[Exercise materials Boundary: Start]

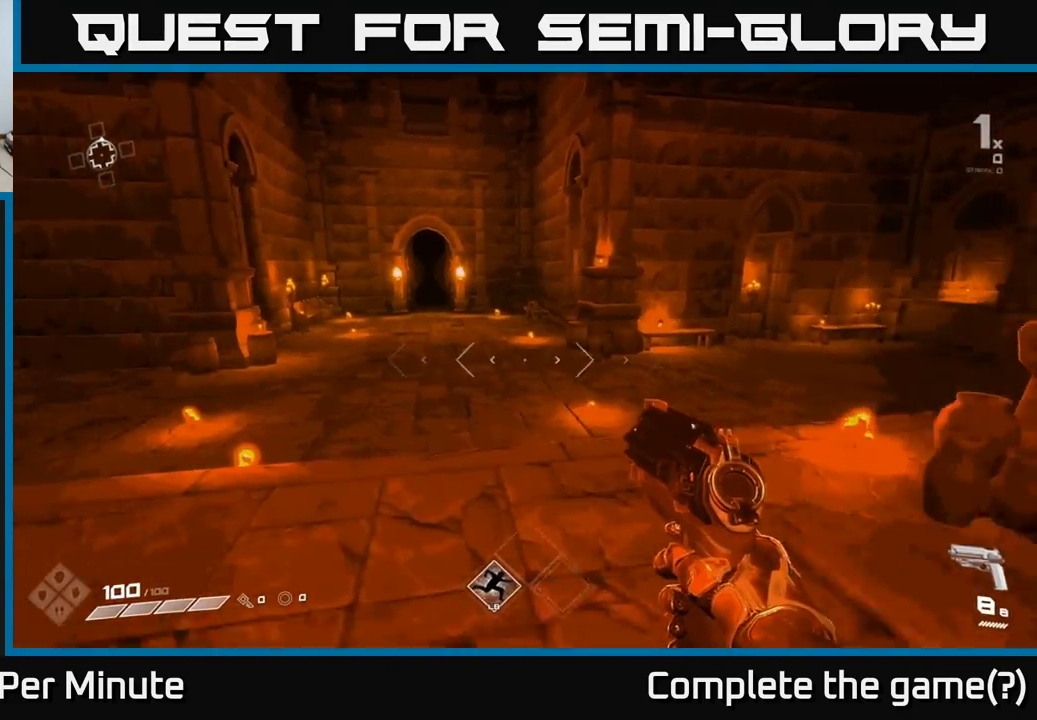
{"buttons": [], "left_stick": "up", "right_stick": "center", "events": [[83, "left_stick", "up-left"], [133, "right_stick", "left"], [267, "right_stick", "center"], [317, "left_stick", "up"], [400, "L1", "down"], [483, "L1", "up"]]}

[Exercise materials Boundary: End]
[Exercise materials Boundary: Start]

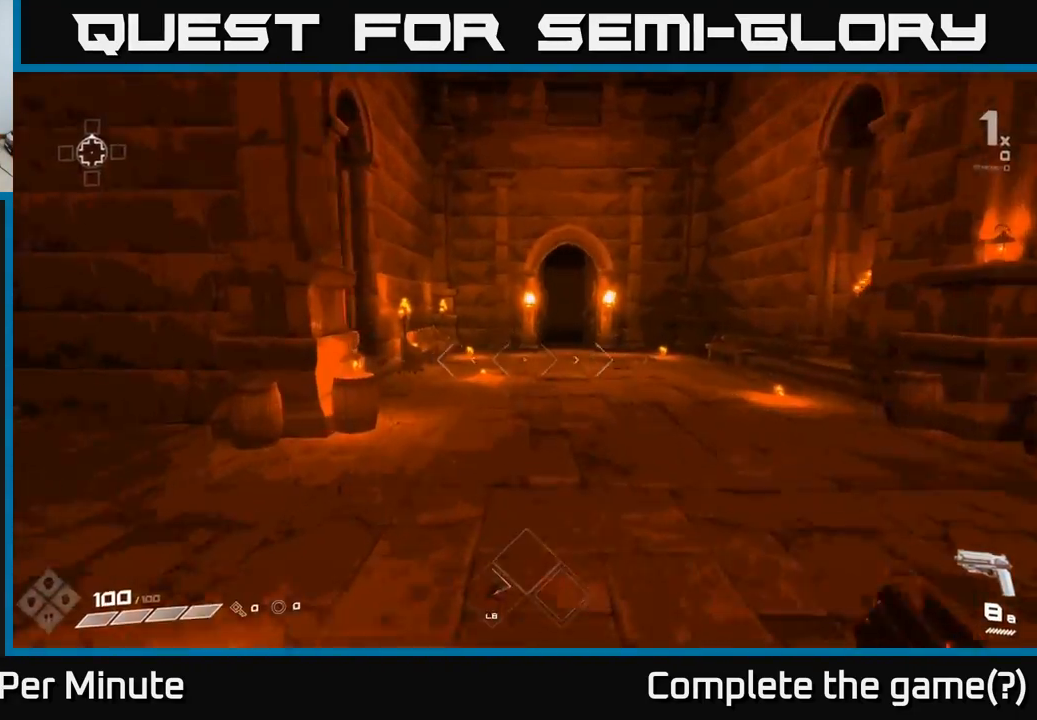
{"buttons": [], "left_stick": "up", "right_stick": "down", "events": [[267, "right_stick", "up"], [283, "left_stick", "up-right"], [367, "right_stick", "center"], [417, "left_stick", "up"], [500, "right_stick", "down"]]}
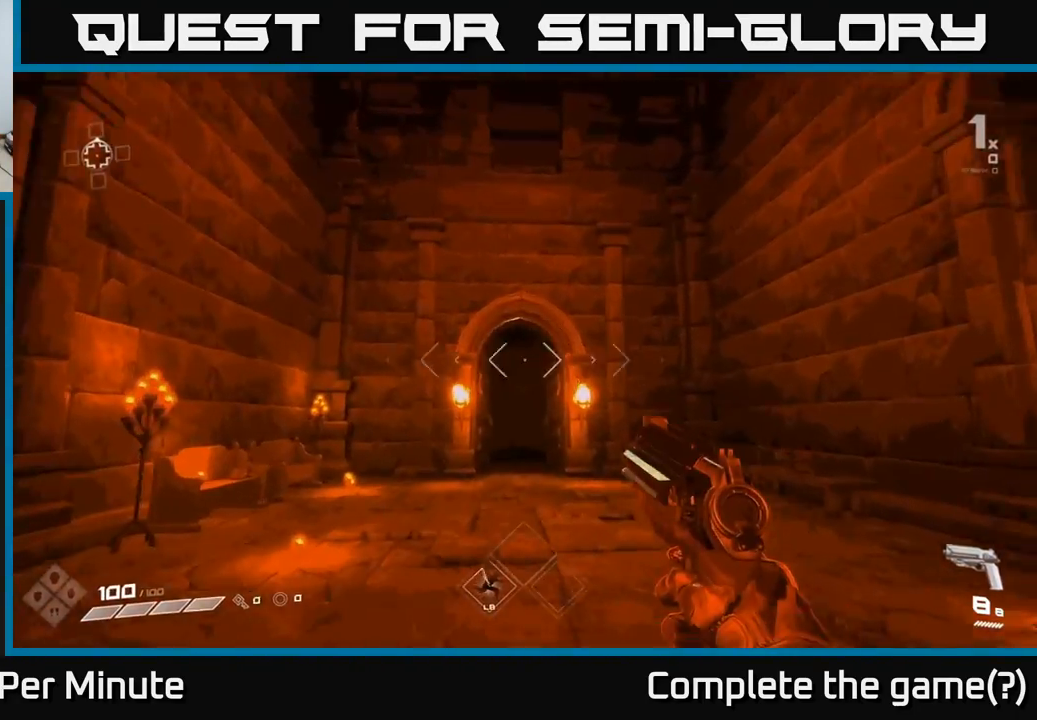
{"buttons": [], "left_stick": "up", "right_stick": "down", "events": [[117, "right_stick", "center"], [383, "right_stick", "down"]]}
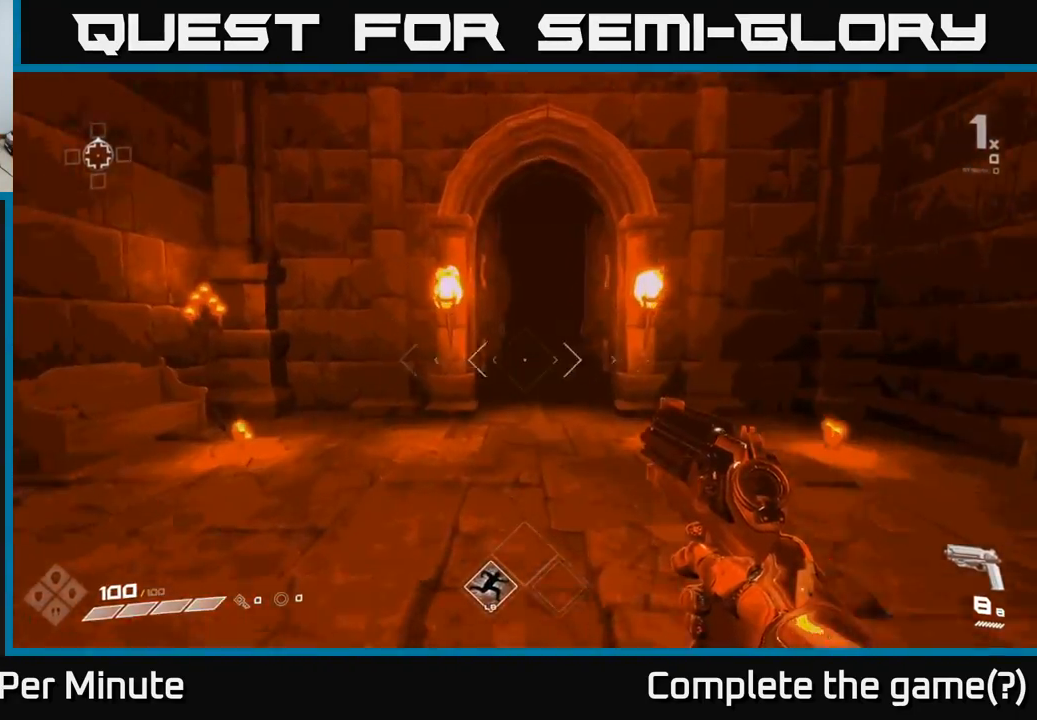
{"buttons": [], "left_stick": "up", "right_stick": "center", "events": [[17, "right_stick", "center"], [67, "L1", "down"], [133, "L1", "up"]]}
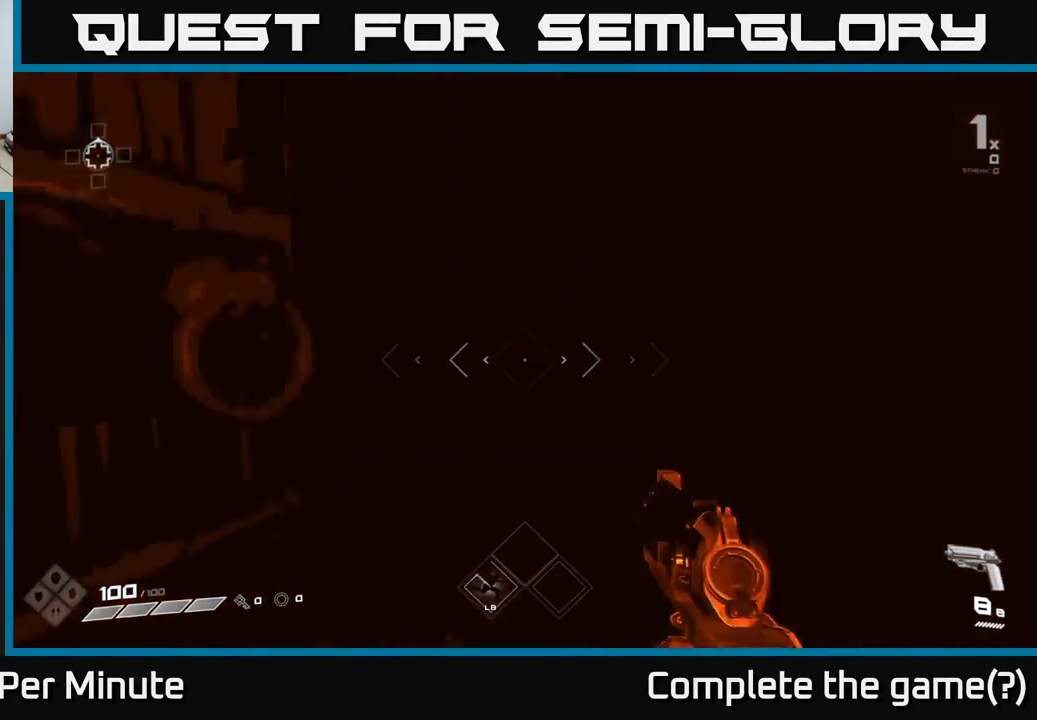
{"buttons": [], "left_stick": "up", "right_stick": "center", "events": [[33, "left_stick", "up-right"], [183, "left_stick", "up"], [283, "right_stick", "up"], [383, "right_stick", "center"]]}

[Exercise materials Boundary: End]
[Exercise materials Boundary: Start]

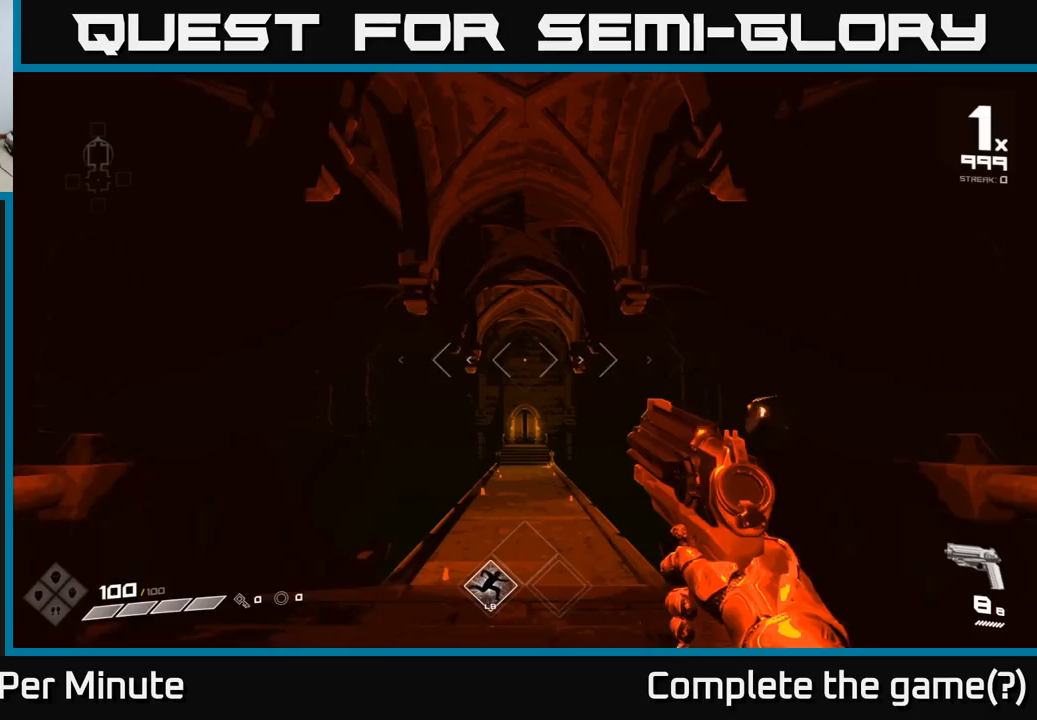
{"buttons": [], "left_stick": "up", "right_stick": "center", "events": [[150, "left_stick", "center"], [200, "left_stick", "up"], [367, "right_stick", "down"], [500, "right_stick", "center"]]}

[Exercise materials Boundary: End]

Considering each line of the records on its own, count those that contain "down" and give only that number.

◆ **Output for this exercise**:
5